__WHAT IS BEING ASKED__
Write out the data exactly, every line included.

__RECORDS FOR THIS TASK__

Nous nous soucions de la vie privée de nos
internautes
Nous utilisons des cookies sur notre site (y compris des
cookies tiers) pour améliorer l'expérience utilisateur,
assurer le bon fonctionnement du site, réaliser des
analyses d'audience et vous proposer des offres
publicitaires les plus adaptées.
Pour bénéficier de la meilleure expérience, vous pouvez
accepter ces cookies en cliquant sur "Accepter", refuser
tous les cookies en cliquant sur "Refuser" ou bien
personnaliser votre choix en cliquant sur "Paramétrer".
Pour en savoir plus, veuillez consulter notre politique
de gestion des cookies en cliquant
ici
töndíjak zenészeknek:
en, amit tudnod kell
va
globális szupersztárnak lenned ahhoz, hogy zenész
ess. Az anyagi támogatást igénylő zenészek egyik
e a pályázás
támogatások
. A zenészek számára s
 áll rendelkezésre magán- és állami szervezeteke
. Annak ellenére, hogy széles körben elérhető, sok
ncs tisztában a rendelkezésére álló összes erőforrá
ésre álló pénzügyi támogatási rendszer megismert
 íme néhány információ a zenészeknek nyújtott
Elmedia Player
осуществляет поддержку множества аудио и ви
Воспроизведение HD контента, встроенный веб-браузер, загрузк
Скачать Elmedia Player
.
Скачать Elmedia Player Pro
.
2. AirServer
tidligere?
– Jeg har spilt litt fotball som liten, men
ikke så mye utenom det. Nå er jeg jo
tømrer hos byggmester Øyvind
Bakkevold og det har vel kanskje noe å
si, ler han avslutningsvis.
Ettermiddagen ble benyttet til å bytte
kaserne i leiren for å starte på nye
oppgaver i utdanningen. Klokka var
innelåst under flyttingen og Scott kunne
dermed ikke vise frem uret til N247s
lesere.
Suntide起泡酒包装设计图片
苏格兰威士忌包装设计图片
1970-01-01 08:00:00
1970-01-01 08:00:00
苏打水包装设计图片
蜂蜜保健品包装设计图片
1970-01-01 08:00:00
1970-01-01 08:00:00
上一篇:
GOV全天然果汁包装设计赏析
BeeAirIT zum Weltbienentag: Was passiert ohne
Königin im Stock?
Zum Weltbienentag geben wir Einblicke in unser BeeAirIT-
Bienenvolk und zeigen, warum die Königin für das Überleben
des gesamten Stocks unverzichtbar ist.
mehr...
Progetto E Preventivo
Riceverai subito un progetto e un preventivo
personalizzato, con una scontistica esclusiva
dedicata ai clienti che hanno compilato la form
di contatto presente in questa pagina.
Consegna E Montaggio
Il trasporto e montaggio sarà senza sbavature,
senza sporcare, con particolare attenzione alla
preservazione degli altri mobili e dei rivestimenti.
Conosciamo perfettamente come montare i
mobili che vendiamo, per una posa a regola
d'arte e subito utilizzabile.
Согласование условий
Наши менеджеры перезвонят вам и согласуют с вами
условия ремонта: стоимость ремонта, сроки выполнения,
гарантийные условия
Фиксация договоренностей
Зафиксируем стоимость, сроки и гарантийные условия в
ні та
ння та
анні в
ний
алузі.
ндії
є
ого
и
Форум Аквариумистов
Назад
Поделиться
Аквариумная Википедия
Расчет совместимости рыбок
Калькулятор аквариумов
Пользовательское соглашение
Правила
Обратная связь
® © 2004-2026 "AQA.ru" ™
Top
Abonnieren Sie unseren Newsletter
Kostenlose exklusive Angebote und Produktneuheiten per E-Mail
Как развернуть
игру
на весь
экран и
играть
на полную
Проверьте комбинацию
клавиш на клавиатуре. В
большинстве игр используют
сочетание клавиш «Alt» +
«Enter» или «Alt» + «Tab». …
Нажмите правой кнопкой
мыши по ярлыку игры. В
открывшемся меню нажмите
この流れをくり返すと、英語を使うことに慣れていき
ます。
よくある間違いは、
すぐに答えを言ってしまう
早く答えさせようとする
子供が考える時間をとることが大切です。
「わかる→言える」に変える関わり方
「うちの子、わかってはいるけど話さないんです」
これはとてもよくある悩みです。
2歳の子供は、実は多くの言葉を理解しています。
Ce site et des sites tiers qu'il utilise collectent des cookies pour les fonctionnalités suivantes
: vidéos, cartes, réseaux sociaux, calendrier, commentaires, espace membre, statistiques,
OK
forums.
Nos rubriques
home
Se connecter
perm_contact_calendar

__RESULT FOR THIS EXERCISE__
Nous nous soucions de la vie privée de nos
internautes
Nous utilisons des cookies sur notre site (y compris des
cookies tiers) pour améliorer l'expérience utilisateur,
assurer le bon fonctionnement du site, réaliser des
analyses d'audience et vous proposer des offres
publicitaires les plus adaptées.
Pour bénéficier de la meilleure expérience, vous pouvez
accepter ces cookies en cliquant sur "Accepter", refuser
tous les cookies en cliquant sur "Refuser" ou bien
personnaliser votre choix en cliquant sur "Paramétrer".
Pour en savoir plus, veuillez consulter notre politique
de gestion des cookies en cliquant
ici
töndíjak zenészeknek:
en, amit tudnod kell
va
globális szupersztárnak lenned ahhoz, hogy zenész
ess. Az anyagi támogatást igénylő zenészek egyik
e a pályázás
támogatások
. A zenészek számára s
 áll rendelkezésre magán- és állami szervezeteke
. Annak ellenére, hogy széles körben elérhető, sok
ncs tisztában a rendelkezésére álló összes erőforrá
ésre álló pénzügyi támogatási rendszer megismert
 íme néhány információ a zenészeknek nyújtott
Elmedia Player
осуществляет поддержку множества аудио и ви
Воспроизведение HD контента, встроенный веб-браузер, загрузк
Скачать Elmedia Player
.
Скачать Elmedia Player Pro
.
2. AirServer
tidligere?
– Jeg har spilt litt fotball som liten, men
ikke så mye utenom det. Nå er jeg jo
tømrer hos byggmester Øyvind
Bakkevold og det har vel kanskje noe å
si, ler han avslutningsvis.
Ettermiddagen ble benyttet til å bytte
kaserne i leiren for å starte på nye
oppgaver i utdanningen. Klokka var
innelåst under flyttingen og Scott kunne
dermed ikke vise frem uret til N247s
lesere.
Suntide起泡酒包装设计图片
苏格兰威士忌包装设计图片
1970-01-01 08:00:00
1970-01-01 08:00:00
苏打水包装设计图片
蜂蜜保健品包装设计图片
1970-01-01 08:00:00
1970-01-01 08:00:00
上一篇:
GOV全天然果汁包装设计赏析
BeeAirIT zum Weltbienentag: Was passiert ohne
Königin im Stock?
Zum Weltbienentag geben wir Einblicke in unser BeeAirIT-
Bienenvolk und zeigen, warum die Königin für das Überleben
des gesamten Stocks unverzichtbar ist.
mehr...
Progetto E Preventivo
Riceverai subito un progetto e un preventivo
personalizzato, con una scontistica esclusiva
dedicata ai clienti che hanno compilato la form
di contatto presente in questa pagina.
Consegna E Montaggio
Il trasporto e montaggio sarà senza sbavature,
senza sporcare, con particolare attenzione alla
preservazione degli altri mobili e dei rivestimenti.
Conosciamo perfettamente come montare i
mobili che vendiamo, per una posa a regola
d'arte e subito utilizzabile.
Согласование условий
Наши менеджеры перезвонят вам и согласуют с вами
условия ремонта: стоимость ремонта, сроки выполнения,
гарантийные условия
Фиксация договоренностей
Зафиксируем стоимость, сроки и гарантийные условия в
ні та
ння та
анні в
ний
алузі.
ндії
є
ого
и
Форум Аквариумистов
Назад
Поделиться
Аквариумная Википедия
Расчет совместимости рыбок
Калькулятор аквариумов
Пользовательское соглашение
Правила
Обратная связь
® © 2004-2026 "AQA.ru" ™
Top
Abonnieren Sie unseren Newsletter
Kostenlose exklusive Angebote und Produktneuheiten per E-Mail
Как развернуть
игру
на весь
экран и
играть
на полную
Проверьте комбинацию
клавиш на клавиатуре. В
большинстве игр используют
сочетание клавиш «Alt» +
«Enter» или «Alt» + «Tab». …
Нажмите правой кнопкой
мыши по ярлыку игры. В
открывшемся меню нажмите
この流れをくり返すと、英語を使うことに慣れていき
ます。
よくある間違いは、
すぐに答えを言ってしまう
早く答えさせようとする
子供が考える時間をとることが大切です。
「わかる→言える」に変える関わり方
「うちの子、わかってはいるけど話さないんです」
これはとてもよくある悩みです。
2歳の子供は、実は多くの言葉を理解しています。
Ce site et des sites tiers qu'il utilise collectent des cookies pour les fonctionnalités suivantes
: vidéos, cartes, réseaux sociaux, calendrier, commentaires, espace membre, statistiques,
OK
forums.
Nos rubriques
home
Se connecter
perm_contact_calendar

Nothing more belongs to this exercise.